Pelosi, who described the destruction as “unfathomable,” presented a flag which had flown over the nation’s capital to Santa Rosa Fire Chief Tony Gossner and pledged support for the recovery.

“We will do everything we can and be with you as long as it takes us to meet your needs,” Pelosi said from the stage. She was accompanied by Sonoma County’s two congressmen, Rep. Mike Thompson, D-St. Helena and Rep. Jared Huffman, D-San Rafael.

Gov. Jerry Brown, in Sacramento, declared a statewide day of remembrance and ordered flags to be flown at half-staff. Brown’s director of the Office of Emergency Services, Mark Ghilarducci, announced the proclamation and promised state support for recovery efforts.

Giordano, Gossner and Cal Fire Chief Ken Pimlott thanked the community for the outpouring of support for first responders and praised firefighters, law enforcement and other groups for their relentless work and the risks they took on to save others.

In all, 21 fires broke out that windy night three weeks ago across Northern California, including five major blazes in Sonoma and Napa counties. Three of those five are now regarded as among California’s top 10 most destructive wildfires, with the deadly Tubbs fire at number 1.

“The night of Oct. 8 we were all tested,” said Gossner, who paused a few times in his comments to hold back his emotions. Firefighters from 382 agencies across 14 states — and a team from Australia — responded to help, Gossner said. Eighty-two law enforcement agencies sent reinforcements, he said.

“I have never been more proud to stand shoulder to shoulder with all of you. You did it with courage, humility and you did it with empathy and compassion,” Gossner said. “I’m so proud of every one of you.”

Dispatchers, Giordano and Gossner said, were the disaster’s “unsung heroes,” taking panicked calls from people trapped by fire and talking them through to safety.

“Dispatchers stayed on the line with everyone until the line had gone silent,” Gossner said. “That is remarkable.”

Billy Andre, pastor of The Bridge church in Santa Rosa, was among four religious leaders on hand. He wore a borrowed suit and sunglasses from his congregation’s lost-and-found.

He recounted how his wife, three children and two dogs fled their neighborhood as flames approached, grabbing dog food and three photo albums — two of which later turned out to be empty, one of many projects they’d once had intended to complete.

Andre said the grief and the sorrow are “all part of the healing process.”

Nancy Bacon and her family, who lost their Coffey Park home, stood at the ceremony feeling “forever changed” and grateful for a gathering she described as “Sad, but great.”
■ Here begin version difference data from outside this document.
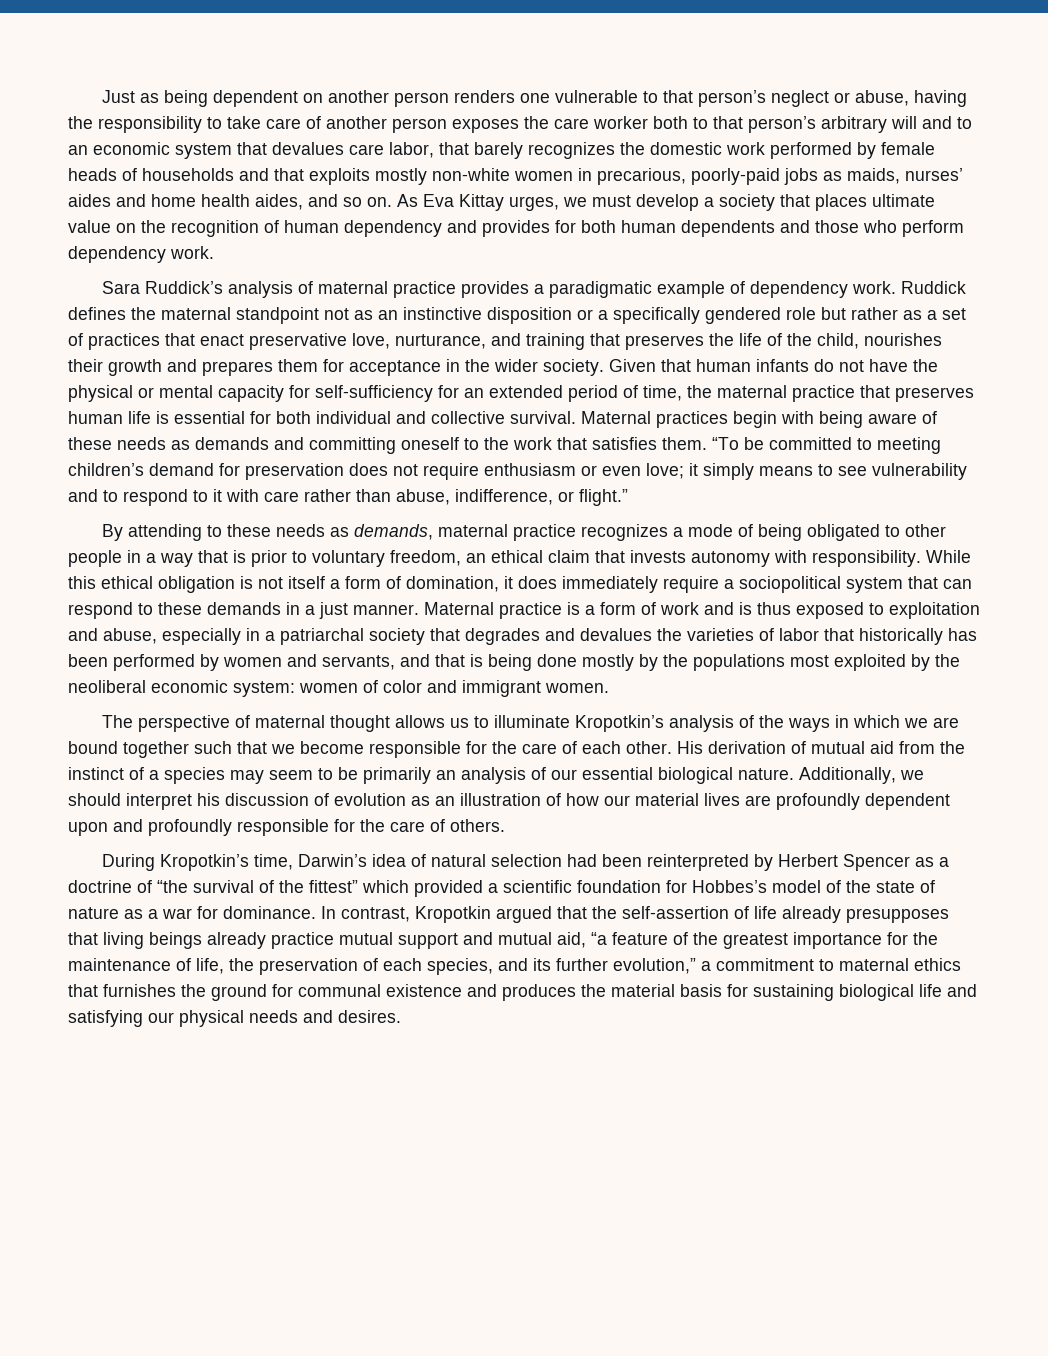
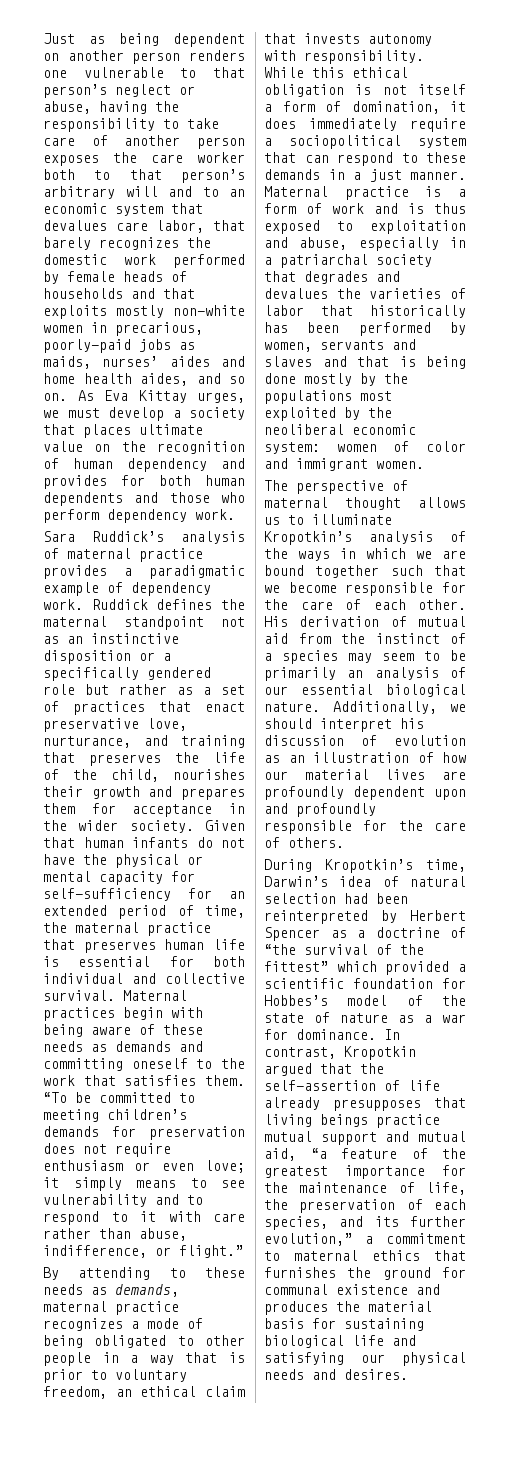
[149,463,214,476] demand -> [43,1126,99,1137] demands
[223,654,395,670] women and servants, -> [264,339,416,352] [264,356,312,367] women, servants and slaves
[207,932,266,949] already -> (368, 1120) none

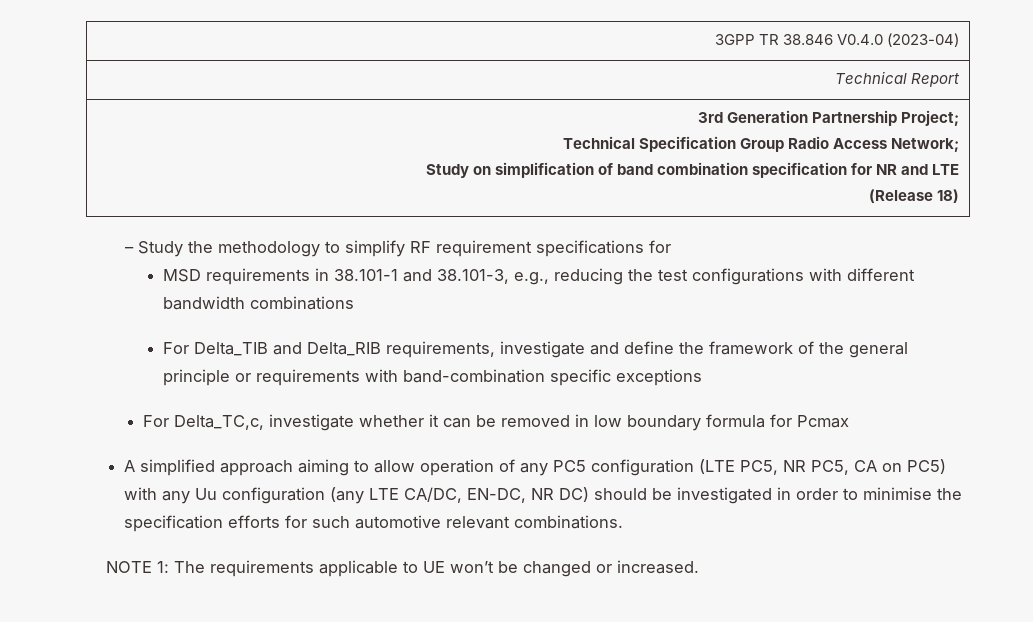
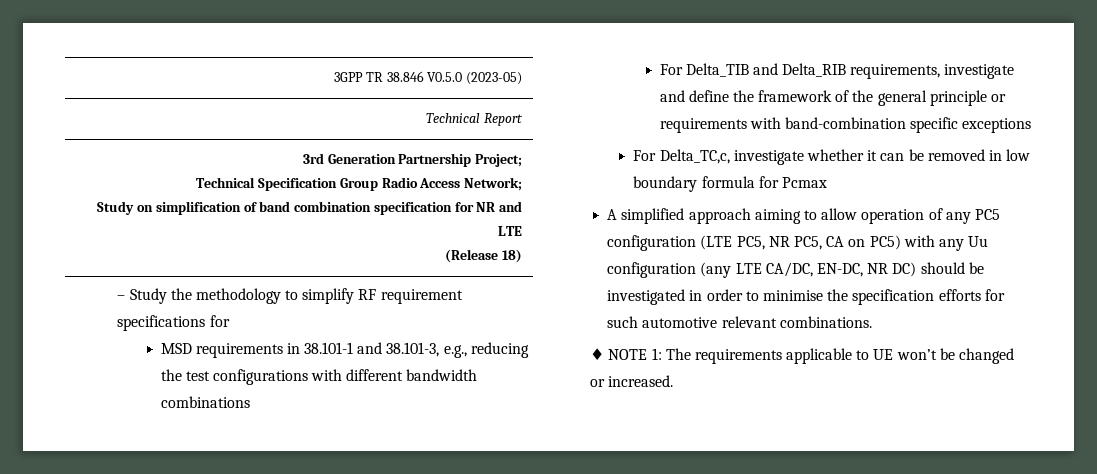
[837,33,960,47] V0.4.0 (2023-04) -> [427,72,523,85] V0.5.0 (2023-05)
(623, 522) none -> [590,348,605,360] ♦

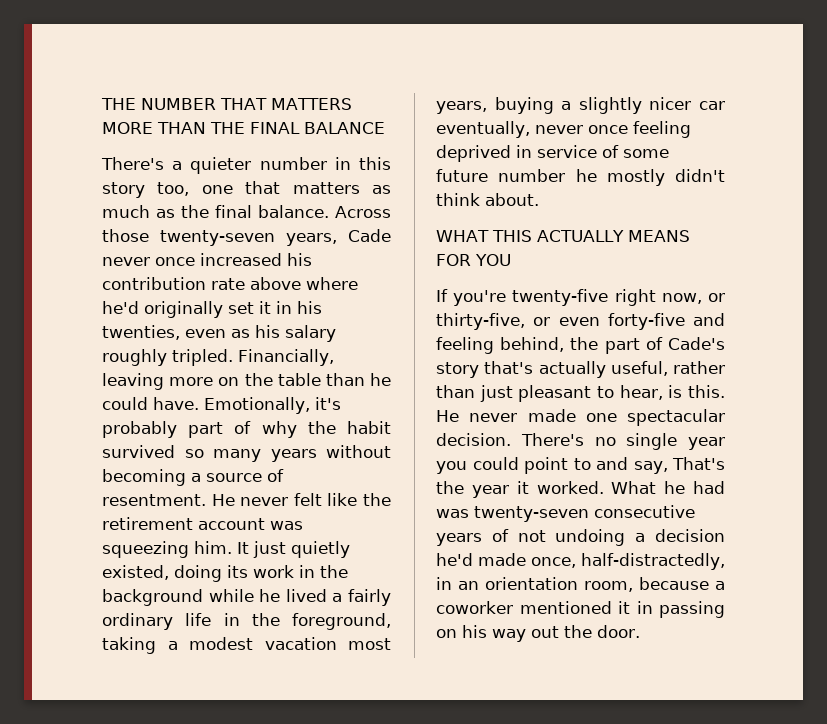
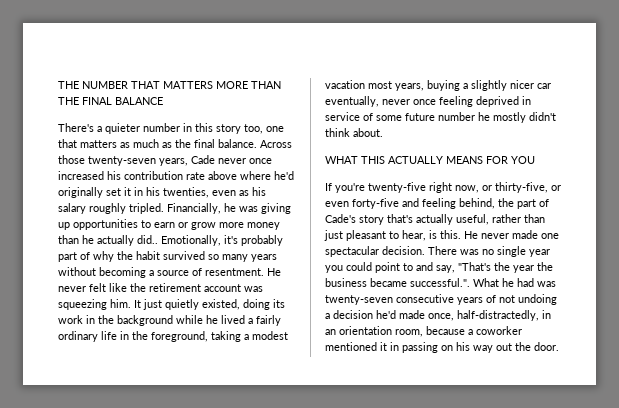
[102,373,391,390] [102,397,199,410] leaving more on the table than he could have. -> [224,203,291,214] [58,219,280,230] [58,235,158,246] he was giving up opportunities to earn or grow more money than he actually did..
[520,433,584,446] There's -> [428,246,479,255] There was
[672,457,725,470] That's -> [458,262,491,271] "That's
[516,481,604,494] it worked. -> [537,262,553,271] [325,278,470,287] the business became successful.".

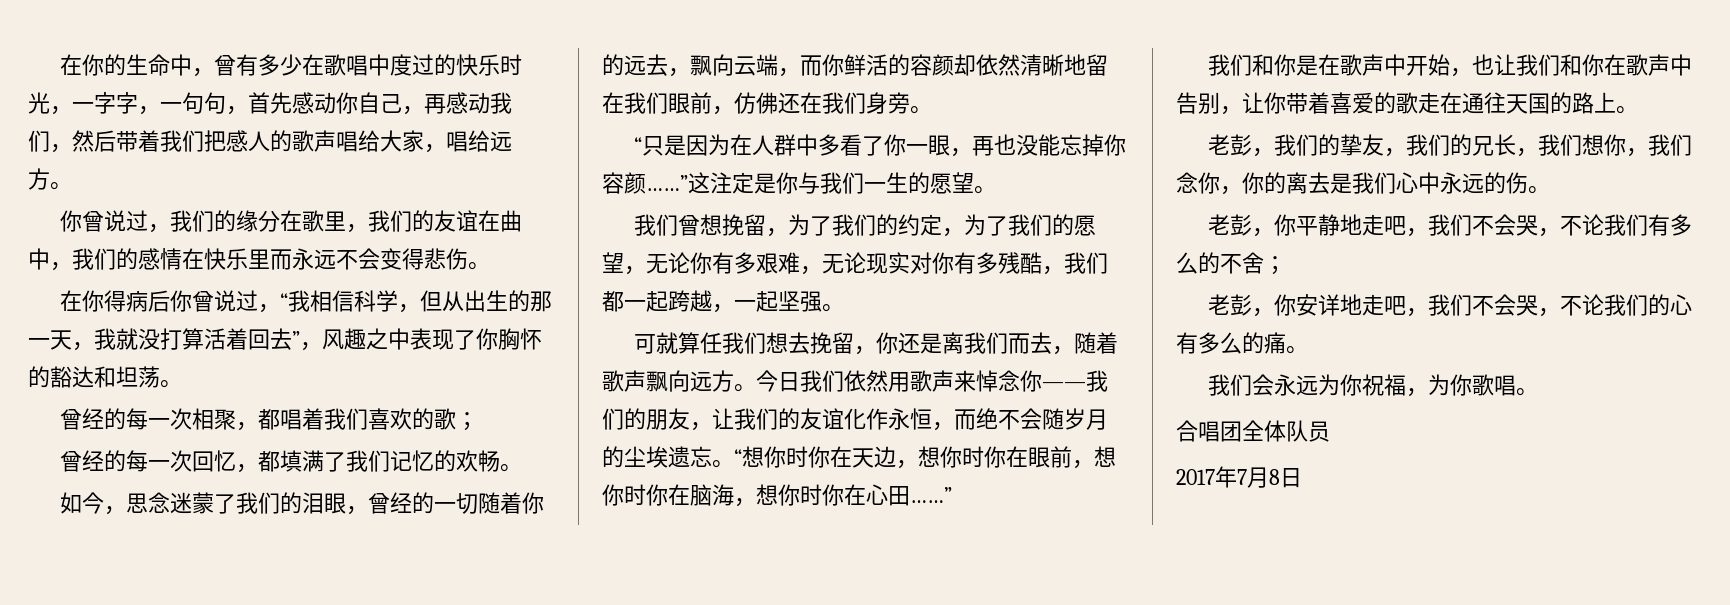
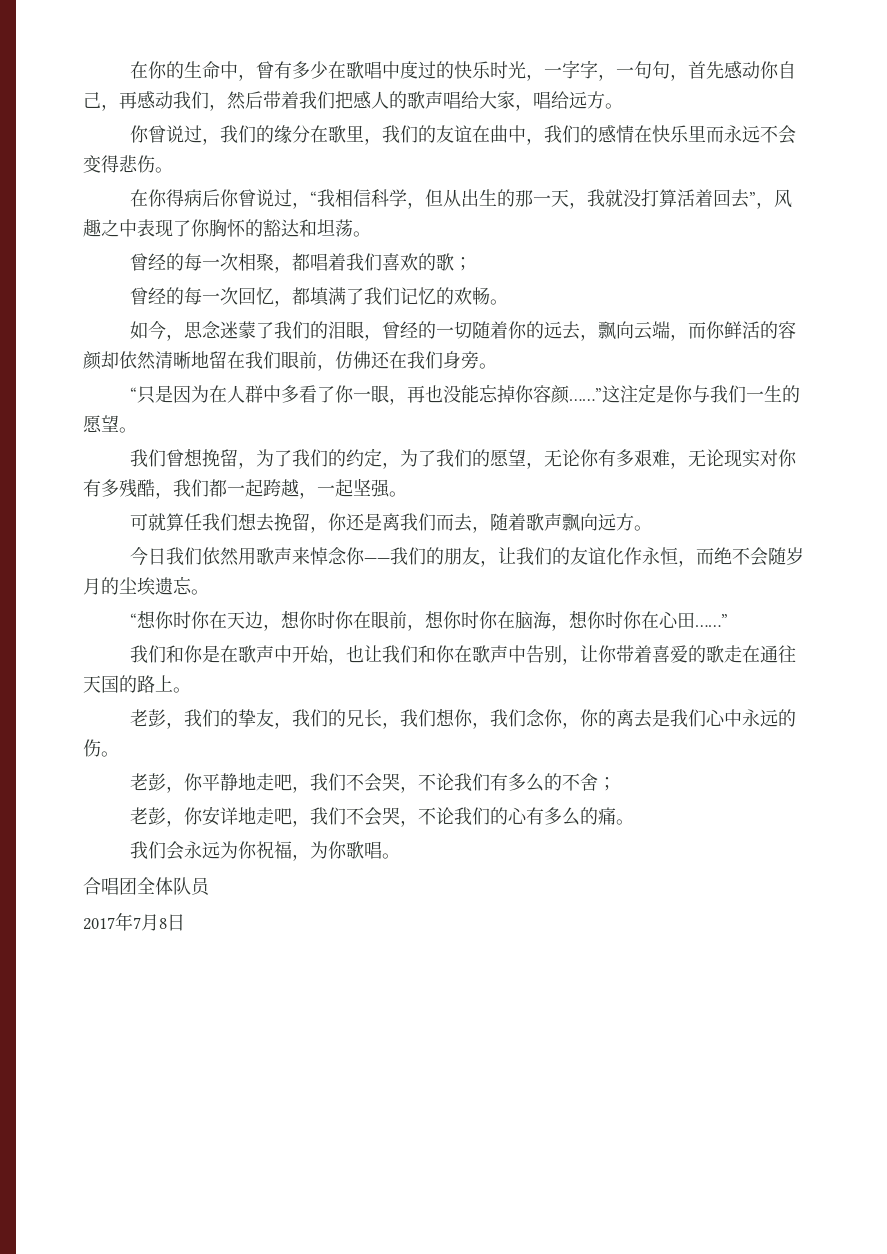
(756, 388) none -> (652, 528) //
(734, 464) none -> (209, 592) //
“I think knowing we’re not alone, there are so many of us, it made a difference,” Bacon said. “So many of us.”

Santa Rosa Mayor Chris Coursey, prior to the event, said he had pressed Pelosi and other officials to deliver on their pledges of financial support. “We need the U.S. government to let us be flexible and creative with those resources,” he said.

Afterwards, the mayor said that the region’s recovery depended on sustained solidarity

“We need to hang on to the unity and the togetherness,” he said “We’re all going to really need each other.”